Siamo qualcosa che non resta, frasi vuote nella testa e il cuore di simboli
pieno. E quello delle grandi domande metafisiche in “Shomèr ma mi llailah”
(titolo ebraico che significa “Sentinella, quanto resta della notte?”) e in “Stelle”: Ma guarda quante
stelle questa sera, fino alla linea curva d'orizzonte ellissi cieca e sorda del
mistero … E sembrano invitarci da lontano, per svelarci il mistero delle cose o
spiegarci che sempre camminiamo fra morte e rose.

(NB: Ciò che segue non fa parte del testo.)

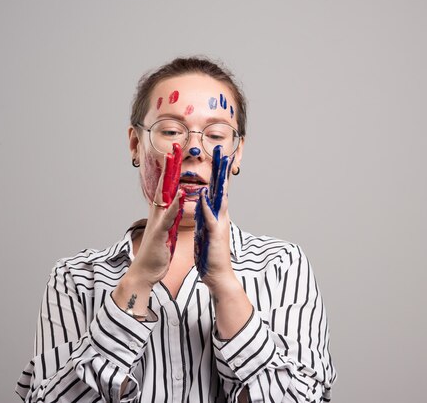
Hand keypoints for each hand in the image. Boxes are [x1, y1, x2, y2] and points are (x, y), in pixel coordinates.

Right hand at [130, 143, 183, 285]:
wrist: (146, 271)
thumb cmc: (157, 252)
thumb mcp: (166, 229)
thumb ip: (170, 215)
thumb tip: (174, 204)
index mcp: (162, 211)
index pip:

O confonderci tutto e
ricordarci che siamo poco o che non siamo niente e che è solo un pulsare
illimitato, ma indifferente …C'erano ancora prima del respiro, ci saranno alla
nostra dipartita, forse fanno ballare appesa a un filo la nostra vita. E in
tutto quel chiarore sterminato, dove ogni lontananza si disperde, guardando
quel silenzio smisurato l'uomo si perde …
Ci sono ancora i testi suggestivi degli album “L’isola
non trovata” e “Gulliver”, dove Francesco canta il viaggio come utopia e
ricerca infinita di nuove frontiere; i ritratti indimenticabili di Don
Chisciotte, Cirano de Bergerac, Cristoforo Colombo, Ulisse/Odisseo nelle
indimenticabili canzoni omonime; le canzoni “Noi non ci saremo” e “Il vecchio e
il bambino”, dai toni apocalittici e struggenti.
Non è mancata a chi scrive l’emozione di ascoltarlo più
volte a Palermo dal vivo: in affollati concerti che iniziavano sempre con le
note toccanti di “Canzone per un’amica”.
E infine chi scrive ha cantato in una chiesa “Dio è
morto” – canzone inizialmente censurata dalla RAI e poi elogiata addirittura da
papa Paolo VI - e ha fatto ascoltare ai suoi alunni “Auschwitz-Canzone del
bambino nel vento”: Ad Auschwitz tante persone, e un solo grande silenzio: è
strano non riesco ancora a sorridere qui nel vento, a sorridere qui nel
vento... Io chiedo come può l'uomo uccidere un suo fratello, eppure siamo a
milioni in polvere qui nel vento…Ancora tuona il cannone, ancora non è contenta
di sangue la bestia umana e ancora ci porta il vento… Io chiedo quando sarà che
l'uomo potrà imparare a vivere senza ammazzare e il vento si poserà e il vento
si poserà.
Buon compleanno, caro Francesco. E grazie di cuore: senza
le tue canzoni la nostra vita sarebbe stata più insipida e grigia.